Mr Hughes revealed to GoAuto last year that he was set to sign a deal with a second Chinese company to supply utes and SUVs to complement the Geely passenger car range.
The new brand is ZX Auto, which claims to be one of China’s biggest exporters of pick-ups to 40 markets such as Russia, the Middle East, South-East Asia, Central America and Africa.
With roots in manufacturing going back to 1949, ZX Auto – full name Heibi Zhongxing Automobile Company Limited – was founded in 1999 as a joint-venture of Taiwan Unite Leading Co and Hebei Tianye Automobile Group.
The company’s website says it has an annual production capacity of 110,000 units, but is building a new plant in Yichang City that, when it opens in 2012, will add capacity for an extra 200,000 vehicles, up to half of which will be passenger cars – a first for the company.

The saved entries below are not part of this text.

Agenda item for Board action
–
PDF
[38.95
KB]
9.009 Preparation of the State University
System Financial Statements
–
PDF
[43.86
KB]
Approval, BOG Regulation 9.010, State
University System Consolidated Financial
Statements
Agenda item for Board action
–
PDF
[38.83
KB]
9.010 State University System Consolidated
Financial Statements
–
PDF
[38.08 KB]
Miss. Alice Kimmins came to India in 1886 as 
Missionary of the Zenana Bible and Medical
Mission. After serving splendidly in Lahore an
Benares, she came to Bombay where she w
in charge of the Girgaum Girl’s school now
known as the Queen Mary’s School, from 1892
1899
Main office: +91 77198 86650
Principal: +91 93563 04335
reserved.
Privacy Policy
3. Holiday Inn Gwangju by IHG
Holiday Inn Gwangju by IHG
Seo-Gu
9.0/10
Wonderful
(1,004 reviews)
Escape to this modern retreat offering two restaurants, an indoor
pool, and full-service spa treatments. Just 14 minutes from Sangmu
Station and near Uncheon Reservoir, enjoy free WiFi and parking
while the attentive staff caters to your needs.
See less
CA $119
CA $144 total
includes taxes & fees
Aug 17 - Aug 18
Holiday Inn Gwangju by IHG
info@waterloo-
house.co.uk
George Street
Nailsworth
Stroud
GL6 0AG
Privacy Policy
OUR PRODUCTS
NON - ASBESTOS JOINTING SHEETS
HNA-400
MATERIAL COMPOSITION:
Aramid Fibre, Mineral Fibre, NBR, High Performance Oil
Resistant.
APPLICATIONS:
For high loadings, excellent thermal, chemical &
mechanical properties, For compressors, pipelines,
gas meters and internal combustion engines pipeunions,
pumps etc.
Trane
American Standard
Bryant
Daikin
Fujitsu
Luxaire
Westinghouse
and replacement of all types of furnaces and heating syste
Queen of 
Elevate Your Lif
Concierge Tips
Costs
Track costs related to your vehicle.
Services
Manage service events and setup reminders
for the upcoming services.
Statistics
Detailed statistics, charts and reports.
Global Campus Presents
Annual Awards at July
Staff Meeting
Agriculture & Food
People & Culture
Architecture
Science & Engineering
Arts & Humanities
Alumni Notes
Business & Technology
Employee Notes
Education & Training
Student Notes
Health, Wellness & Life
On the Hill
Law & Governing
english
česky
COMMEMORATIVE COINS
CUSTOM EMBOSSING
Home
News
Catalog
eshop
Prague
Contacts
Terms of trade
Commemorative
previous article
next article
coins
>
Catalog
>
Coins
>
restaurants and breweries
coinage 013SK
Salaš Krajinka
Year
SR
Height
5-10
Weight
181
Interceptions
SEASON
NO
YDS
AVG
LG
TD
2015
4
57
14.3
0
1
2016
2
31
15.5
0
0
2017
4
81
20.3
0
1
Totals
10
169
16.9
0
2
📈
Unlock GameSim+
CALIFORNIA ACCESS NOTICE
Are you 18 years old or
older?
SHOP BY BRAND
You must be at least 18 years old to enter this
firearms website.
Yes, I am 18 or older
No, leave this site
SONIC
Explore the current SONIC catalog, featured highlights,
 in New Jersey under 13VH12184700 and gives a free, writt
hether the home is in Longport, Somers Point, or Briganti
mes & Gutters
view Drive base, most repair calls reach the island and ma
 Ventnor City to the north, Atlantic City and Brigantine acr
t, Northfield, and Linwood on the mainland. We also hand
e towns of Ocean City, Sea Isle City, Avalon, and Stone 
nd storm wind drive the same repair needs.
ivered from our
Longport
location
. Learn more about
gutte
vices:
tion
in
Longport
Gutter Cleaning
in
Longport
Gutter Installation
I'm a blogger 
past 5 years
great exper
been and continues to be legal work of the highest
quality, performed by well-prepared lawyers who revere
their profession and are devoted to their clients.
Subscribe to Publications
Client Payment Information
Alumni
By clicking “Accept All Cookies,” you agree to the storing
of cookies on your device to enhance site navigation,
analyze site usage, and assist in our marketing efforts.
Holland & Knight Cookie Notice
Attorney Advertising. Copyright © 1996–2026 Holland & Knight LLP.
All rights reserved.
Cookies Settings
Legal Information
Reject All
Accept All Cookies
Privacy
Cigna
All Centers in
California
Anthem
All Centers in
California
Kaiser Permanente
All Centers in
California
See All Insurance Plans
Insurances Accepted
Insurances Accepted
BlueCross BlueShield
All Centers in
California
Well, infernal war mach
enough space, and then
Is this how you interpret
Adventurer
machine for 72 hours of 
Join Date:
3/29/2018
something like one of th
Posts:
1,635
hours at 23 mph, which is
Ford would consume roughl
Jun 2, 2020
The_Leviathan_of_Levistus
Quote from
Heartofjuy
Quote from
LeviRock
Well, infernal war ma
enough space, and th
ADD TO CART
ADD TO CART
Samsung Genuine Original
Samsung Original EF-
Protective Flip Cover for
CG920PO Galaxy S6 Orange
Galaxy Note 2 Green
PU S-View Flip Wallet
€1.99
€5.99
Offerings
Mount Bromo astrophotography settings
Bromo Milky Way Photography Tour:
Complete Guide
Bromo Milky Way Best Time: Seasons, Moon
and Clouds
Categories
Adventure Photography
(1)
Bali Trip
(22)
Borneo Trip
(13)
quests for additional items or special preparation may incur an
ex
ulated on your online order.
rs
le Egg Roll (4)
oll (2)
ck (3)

According to ADR documents, ZX Auto’s GrandTiger ute is powered by a 93kW/193Nm four-cylinder engine mated with a five-speed manual transmission. No auto is available.
Body derivatives include a styleside ute with two-door single-cab and four-door dual-cab body styles, plus a single-cab cab-chassis in two variants.
Standard equipment includes air-conditioning, ABS brakes, power windows, power mirrors, a driver’s airbag and central locking. A passenger-side airbag is an option, but no side or curtain airbags or ESC are indicated.
In China, the GrandTiger comes with four engine choices – two petrol and two diesel. Apart from the 2.4-litre petrol engine, there’s a 76kW 2.2-litre petrol powerplant.
The two four-cylinder diesels are a direct-injection 2.8-litre developing 75kW and 235Nm, and a turbocharged 3.2-litre turning out 81kW and 221Nm.
Great Wall is also expected to offer a diesel in its ute range, the V200, later this year.
Mr Hughes said a team of nine ZX Auto officials, including engineers, traveled to Perth recently, attending a specially organised track day to do back-to-back testing of ZX Auto’s GrandTiger against rival utes from all main Japanese brands and Great Wall.
“They even got Prodrive to come over and critique the cars,” he said. “So you are going to get Australian input into the chassis and the suspension and the steering and the handling, which is very important.”In Australia, Prodrive not only produces Ford Performance Vehicles at its Melbourne factory but also runs the factory-backed Ford Performance Racing team in V8 Supercars.
ZX Auto joins Chinese brands Great Wall, Chery, Geely, Higer, JAC and Foton in announcing export plans to Australia, with several others such as BYD, Roewe, Hawtai and Lifan among other possibilities.
So far, only Great Wall and Chery – both imported by Sydney-based distributor Ateco Automotive – have had an impact on the Australian market, with Great Wall selling 3108 vehicles this year (up almost 30 per cent on the first five months of 2010) and Chery selling a total of 584 J1 light cars and J11 compact SUVs in its first year on the market.
As GoAuto reported exclusively recently, WMC Group – which already imports Higer buses and is about to launch JAC trucks – has also secured the rights to JAC light vehicles with both passenger cars and light commercials to start rolling into the country from late 2011.